Try Swapping Your Home for Your Next Family Vacation

Photo Courtesy: PhotoMIX

My husband and I love to travel, and when we had kids—now ages five and eight—we vowed to pass that love onto them, too. We wanted to foster a love of exploration and curiosity by showing them different places, cultures, food and more. 

But traveling with young kids is no joke—even a three-day weekend requires a full truckload of strollers, pack-n-plays, toys and snacks. Our adventurous spirit in travel felt squelched by the needs of our children.

Enter: home-swapping. There are numerous sites that do home exchanges, but I went with a new one called People Like Us. It was created by Drew Seitam who wanted to connect a diverse community of people who love to travel and who are looking to learn from other travelers. The premise is like most other home-exchange sites: you list your home and you browse other homes and see if there is anyone who would be interested in an exchange. One difference with this site is that its Facebook page is very active, and it welcomes questions and conversations beyond just home exchange.


Here are some tips and general information to make home exchange for your next family vacation fun and safe: 

Why You Should Consider Home Exchange 

  • It is essentially free! There is usually a fee to join the home exchange community—it’s $95/year to join People Like Us—but some allow a trial to start. Home swappers don’t exchange money, although it is usually understood that if something gets broken or items are used, they are replaced or you leave cash behind.  
  • You get more of a local experience because the homes tend to be in neighborhoods and you get recommendations from the host. Our last host gave us a coupon card that gave us discounts to numerous local restaurants.
  • You pack fewer items because most of the houses come with essentials. And if you are exchanging with another family, they usually have toys and books, along with other kid essentials. Last spring, my family went to Maui and exchanged homes with a family there. The host had boogie boards, snorkel gear and a beach umbrella and chairs that we borrowed. Score! 
  • You make friends with fellow travelers. While you usually you don’t meet the people you exchange with—since they’re at your house while you are at theirs—you can still create wonderful friendships. Our host in Vancouver, B.C., called us when we had the wildfires last summer to make sure we were all right.

How to Have a Successful Home Exchange 

  • Have good communication. One host asked us not to use the barbecue for insurance reasons. We ask our guests to strip the beds and linens before they leave. Clear requests help set expectations and avoid conflict. 

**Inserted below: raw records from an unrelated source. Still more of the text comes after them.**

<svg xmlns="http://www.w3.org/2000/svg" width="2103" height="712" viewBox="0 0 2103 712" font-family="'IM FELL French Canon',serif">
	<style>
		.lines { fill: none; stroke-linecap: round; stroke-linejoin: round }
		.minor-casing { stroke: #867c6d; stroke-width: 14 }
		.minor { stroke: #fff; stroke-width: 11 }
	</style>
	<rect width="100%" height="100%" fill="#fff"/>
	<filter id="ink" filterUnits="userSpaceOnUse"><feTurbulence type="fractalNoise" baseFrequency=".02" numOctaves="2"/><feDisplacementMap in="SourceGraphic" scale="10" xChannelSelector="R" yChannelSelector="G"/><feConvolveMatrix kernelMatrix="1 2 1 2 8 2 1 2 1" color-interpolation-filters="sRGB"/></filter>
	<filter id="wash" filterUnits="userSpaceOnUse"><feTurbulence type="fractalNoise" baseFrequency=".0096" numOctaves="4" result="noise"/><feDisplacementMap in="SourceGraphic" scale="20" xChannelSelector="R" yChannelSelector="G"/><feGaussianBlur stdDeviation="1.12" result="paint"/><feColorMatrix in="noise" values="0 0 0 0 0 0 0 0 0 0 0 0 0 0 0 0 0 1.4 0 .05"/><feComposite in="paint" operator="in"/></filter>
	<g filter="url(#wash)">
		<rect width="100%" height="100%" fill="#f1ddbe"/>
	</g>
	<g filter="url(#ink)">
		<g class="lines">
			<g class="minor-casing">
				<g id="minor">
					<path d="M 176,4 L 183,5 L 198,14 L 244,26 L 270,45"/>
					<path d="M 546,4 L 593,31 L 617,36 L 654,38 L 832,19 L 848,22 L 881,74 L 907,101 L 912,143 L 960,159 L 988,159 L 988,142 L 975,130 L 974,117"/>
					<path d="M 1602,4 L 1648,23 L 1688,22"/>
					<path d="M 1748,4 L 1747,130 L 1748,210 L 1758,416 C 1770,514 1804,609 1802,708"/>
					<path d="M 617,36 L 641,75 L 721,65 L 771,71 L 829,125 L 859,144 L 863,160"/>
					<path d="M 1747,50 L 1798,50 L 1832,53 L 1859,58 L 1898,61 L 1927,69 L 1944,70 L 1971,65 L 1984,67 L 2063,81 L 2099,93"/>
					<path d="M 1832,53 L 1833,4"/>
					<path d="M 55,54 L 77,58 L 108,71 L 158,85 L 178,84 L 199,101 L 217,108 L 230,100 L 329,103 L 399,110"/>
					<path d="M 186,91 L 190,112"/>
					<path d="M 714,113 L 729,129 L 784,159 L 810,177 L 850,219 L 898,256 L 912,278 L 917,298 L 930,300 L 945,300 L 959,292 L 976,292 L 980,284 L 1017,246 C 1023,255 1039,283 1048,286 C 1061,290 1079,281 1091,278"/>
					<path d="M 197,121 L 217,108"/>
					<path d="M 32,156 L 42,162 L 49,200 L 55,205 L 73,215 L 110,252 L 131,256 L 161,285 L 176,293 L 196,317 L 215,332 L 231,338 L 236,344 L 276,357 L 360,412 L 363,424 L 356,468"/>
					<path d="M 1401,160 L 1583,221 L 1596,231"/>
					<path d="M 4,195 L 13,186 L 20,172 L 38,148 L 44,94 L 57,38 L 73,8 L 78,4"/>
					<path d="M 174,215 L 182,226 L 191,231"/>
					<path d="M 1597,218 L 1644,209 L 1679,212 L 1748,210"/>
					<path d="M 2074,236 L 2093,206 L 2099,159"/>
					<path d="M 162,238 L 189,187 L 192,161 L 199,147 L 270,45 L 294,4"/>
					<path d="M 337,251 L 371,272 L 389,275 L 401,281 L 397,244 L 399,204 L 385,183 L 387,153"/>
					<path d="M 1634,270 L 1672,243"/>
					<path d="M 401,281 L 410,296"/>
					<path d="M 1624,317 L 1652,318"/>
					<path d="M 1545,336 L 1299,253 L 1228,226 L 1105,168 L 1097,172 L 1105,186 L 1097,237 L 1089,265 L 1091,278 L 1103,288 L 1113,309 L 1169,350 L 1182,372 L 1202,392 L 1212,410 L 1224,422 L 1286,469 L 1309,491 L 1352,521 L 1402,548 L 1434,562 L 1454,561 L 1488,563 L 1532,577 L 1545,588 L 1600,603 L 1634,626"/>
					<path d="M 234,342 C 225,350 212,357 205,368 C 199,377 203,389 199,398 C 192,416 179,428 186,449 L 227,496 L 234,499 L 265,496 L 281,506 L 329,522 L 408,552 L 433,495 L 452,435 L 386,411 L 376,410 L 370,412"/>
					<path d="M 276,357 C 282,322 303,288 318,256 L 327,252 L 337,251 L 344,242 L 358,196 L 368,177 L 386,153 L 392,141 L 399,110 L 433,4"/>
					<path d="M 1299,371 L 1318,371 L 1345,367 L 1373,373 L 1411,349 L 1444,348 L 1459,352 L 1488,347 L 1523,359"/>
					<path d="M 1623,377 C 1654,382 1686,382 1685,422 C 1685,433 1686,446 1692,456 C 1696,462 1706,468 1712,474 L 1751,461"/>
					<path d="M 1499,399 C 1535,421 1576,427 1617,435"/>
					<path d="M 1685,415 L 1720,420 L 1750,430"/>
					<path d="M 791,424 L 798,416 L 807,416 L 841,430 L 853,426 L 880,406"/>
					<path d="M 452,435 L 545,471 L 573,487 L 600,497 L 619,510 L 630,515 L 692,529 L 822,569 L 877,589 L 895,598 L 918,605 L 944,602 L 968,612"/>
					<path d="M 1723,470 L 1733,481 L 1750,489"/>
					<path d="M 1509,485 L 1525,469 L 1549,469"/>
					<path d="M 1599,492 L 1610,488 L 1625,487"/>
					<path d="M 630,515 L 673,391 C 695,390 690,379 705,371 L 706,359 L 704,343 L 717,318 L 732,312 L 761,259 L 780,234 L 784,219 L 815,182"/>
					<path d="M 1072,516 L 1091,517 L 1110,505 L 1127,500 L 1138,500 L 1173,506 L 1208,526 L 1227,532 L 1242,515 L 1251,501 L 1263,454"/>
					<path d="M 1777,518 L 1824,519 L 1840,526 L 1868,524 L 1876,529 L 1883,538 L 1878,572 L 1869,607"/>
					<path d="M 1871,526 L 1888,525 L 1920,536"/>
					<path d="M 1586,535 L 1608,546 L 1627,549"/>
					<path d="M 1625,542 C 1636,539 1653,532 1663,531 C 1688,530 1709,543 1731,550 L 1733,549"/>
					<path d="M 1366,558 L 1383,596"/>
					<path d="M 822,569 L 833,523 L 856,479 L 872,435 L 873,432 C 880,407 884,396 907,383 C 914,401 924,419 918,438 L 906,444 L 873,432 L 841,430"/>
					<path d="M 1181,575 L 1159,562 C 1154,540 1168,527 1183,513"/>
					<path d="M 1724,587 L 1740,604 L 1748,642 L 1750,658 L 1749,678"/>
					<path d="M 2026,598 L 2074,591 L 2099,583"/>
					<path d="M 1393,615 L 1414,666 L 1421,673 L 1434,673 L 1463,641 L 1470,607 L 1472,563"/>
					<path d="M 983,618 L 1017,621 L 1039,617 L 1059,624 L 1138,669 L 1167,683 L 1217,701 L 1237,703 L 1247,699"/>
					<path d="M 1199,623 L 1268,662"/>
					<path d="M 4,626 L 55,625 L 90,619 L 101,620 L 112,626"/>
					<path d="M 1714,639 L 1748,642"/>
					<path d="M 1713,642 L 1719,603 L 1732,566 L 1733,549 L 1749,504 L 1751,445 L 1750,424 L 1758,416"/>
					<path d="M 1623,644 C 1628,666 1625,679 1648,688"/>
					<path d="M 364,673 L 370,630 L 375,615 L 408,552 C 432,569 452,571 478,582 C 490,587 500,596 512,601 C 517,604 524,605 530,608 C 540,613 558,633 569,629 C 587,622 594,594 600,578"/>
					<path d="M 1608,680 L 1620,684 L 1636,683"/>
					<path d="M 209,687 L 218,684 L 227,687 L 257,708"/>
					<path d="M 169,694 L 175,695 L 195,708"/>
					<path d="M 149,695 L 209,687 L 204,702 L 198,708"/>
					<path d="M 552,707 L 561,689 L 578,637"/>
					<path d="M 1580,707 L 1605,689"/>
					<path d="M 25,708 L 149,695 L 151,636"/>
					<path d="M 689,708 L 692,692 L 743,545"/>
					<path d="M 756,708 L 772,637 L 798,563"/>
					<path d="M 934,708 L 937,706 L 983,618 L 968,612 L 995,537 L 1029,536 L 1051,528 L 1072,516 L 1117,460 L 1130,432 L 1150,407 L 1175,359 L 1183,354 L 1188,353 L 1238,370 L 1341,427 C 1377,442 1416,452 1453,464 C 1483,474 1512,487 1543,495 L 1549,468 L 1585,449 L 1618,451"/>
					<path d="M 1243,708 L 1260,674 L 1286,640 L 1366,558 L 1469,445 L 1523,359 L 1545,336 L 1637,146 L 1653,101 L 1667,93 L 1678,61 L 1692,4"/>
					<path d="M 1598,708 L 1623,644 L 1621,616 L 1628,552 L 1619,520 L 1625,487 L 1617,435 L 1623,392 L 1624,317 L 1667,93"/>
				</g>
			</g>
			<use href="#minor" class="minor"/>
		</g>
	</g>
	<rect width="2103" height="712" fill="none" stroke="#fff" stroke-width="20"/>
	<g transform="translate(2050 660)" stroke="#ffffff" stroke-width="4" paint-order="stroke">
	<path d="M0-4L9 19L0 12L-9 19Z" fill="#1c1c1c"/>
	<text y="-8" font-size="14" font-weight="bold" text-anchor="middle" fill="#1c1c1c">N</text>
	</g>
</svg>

  • Be flexible. With hotels or short-term rentals, I can decide exactly where I want to stay and when. A home exchange requires some flexibility, both in location and in dates,  because you are working with another person’s availability. We ended up going to Hawaii a week before our spring break, and then we stayed a few extra days in a hotel after the exchange. It was still totally worth it!

  • Leave a House Manual. You don’t realize how many eccentricities are in your home, until you envision someone else there without you! I have a house manual explaining what can and cannot go into the dishwasher, how to work our entertainment system and what goes in compost and recycling. Sometimes people are coming from a different country, so I want to make sure they feel at home and understand how things work. 

  • Lock it Up. There will be personal items that you will not want accessible to your guests, so it’s best to keep your kids’ favorite Lego structures and important documents locked away.

  • Be realistic. I had a request to exchange with a family in Venice, Italy, (Yes!) but as we were working out dates, it became evident that she was not flexible, and we would come back home one day before the school year started. I had to be realistic that as much as a trip to Venice would be dreamy, the transition back would not. 

Even with the evident risks and work, I have loved my experiences with home exchange. It has opened up a whole new world of travel for us!